I’ve had 4 dream cycles tonight. I know this, not because I remember my dreams tonight — in fact, I only remember that I dreamed, their substance quickly draining away as they were swallowed up by the anxiety. No, I know I dreamed 4 times because between each sleep cycle, I got up to pace a bit before going back to bed.
Filed under “”Fear of failure.” Cross reference at “Stressed out over small stuff.”
The work anxiety is very high right now. It will pass; it always passes. And I am fighting to remember that it’s not about me.
But still: be gracious to me, a sinner, O Lord.
And please make my projects work out – not for my sake, but for the sake of my clients, who are counting on me.
And I am definitely not sufficient. To any of it.
I stress. Yes, I stress, and then, just of late, I fantasize of running away. Packing light, as is my wont anyway. Heading out, bouncing around the country. Getting myself lost. Hoping to stumble into some other life, somewhere else.
Maybe today has a theme song…
The boy would remind me that I’m imagining changing my life as if it will change me… that the thing I’m wanting to run away from, most of all, is me — and that is the one thing that I will always be taking with me.
(Yes, I remember the boy now and then, and always fondly. But not with any illusions or any regrets. I do hope he’s well, wherever he is. Maybe married to a nice cubana? Filed under, “Things I may never know.” Cross reference under, “Things I don’t need to know.”)

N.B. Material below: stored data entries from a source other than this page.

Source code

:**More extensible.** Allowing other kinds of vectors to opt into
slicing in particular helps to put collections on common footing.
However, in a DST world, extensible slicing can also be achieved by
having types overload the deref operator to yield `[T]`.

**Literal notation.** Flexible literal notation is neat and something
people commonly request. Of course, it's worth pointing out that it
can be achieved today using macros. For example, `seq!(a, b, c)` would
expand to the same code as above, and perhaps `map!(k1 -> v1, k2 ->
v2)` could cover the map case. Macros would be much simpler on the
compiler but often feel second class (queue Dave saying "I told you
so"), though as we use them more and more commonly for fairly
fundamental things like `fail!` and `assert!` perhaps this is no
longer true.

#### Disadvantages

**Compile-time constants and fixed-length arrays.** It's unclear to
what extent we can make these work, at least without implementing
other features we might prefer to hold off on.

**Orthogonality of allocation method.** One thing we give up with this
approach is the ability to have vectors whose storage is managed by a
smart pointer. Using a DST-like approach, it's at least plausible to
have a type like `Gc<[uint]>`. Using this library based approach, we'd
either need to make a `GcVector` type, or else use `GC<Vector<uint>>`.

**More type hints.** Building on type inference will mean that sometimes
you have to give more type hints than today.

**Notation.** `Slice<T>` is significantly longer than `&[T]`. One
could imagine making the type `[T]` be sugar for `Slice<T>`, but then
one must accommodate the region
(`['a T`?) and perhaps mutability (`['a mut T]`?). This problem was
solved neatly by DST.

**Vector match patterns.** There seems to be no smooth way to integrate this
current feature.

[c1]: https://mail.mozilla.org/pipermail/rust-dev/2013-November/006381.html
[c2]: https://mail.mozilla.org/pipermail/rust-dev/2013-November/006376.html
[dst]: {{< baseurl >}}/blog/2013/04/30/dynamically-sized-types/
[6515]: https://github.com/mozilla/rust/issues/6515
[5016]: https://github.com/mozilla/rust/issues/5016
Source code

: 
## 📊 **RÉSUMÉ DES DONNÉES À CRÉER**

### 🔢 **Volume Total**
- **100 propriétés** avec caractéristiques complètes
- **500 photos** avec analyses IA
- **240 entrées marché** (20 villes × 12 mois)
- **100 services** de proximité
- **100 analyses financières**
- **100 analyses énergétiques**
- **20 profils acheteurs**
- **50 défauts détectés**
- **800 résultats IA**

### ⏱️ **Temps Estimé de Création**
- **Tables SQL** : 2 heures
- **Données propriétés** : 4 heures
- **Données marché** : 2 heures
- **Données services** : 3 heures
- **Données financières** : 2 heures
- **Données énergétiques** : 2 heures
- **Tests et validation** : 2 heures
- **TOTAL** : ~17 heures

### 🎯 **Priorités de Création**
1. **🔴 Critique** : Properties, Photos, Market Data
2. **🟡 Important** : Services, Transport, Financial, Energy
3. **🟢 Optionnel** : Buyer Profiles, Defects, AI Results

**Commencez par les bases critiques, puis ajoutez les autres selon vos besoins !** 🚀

He was right, though, about why I imagine running away now and then. That it’s me I want to run from. Because the running would take me from my job, sure enough, and that sounds appealing (though a job is uniquely useful come time to pay for things like groceries, lodging, transportation – anything and everything, really), but these Run Away and Start Over fantasies would never really take me away from myself.
And it would also mean leaving behind precious things.
More accurately: precious people.
People I love dearly and don’t see nearly often enough as it is — let alone if I were to pick up and head off to Who Knows Where and do Who Knows What for Who Knows How Long. So this whole fantasy can be filed under “Unlikely to Succeed.” Cross-reference under “Unlikely to Occur.”
So now in these small hours when I need to get back to bed — still time, perhaps, for one more sleep cycle, perhaps even with dreams — and as I go, I pray for all the people I love. People near. People far. Even at least one People I have not met yet.
Each one with worries and struggles and needs He knows and cares for.
I am praying for you.
And for some reason, this also settles me.
Filed under the Goodness of God. Cross reference at Glorious.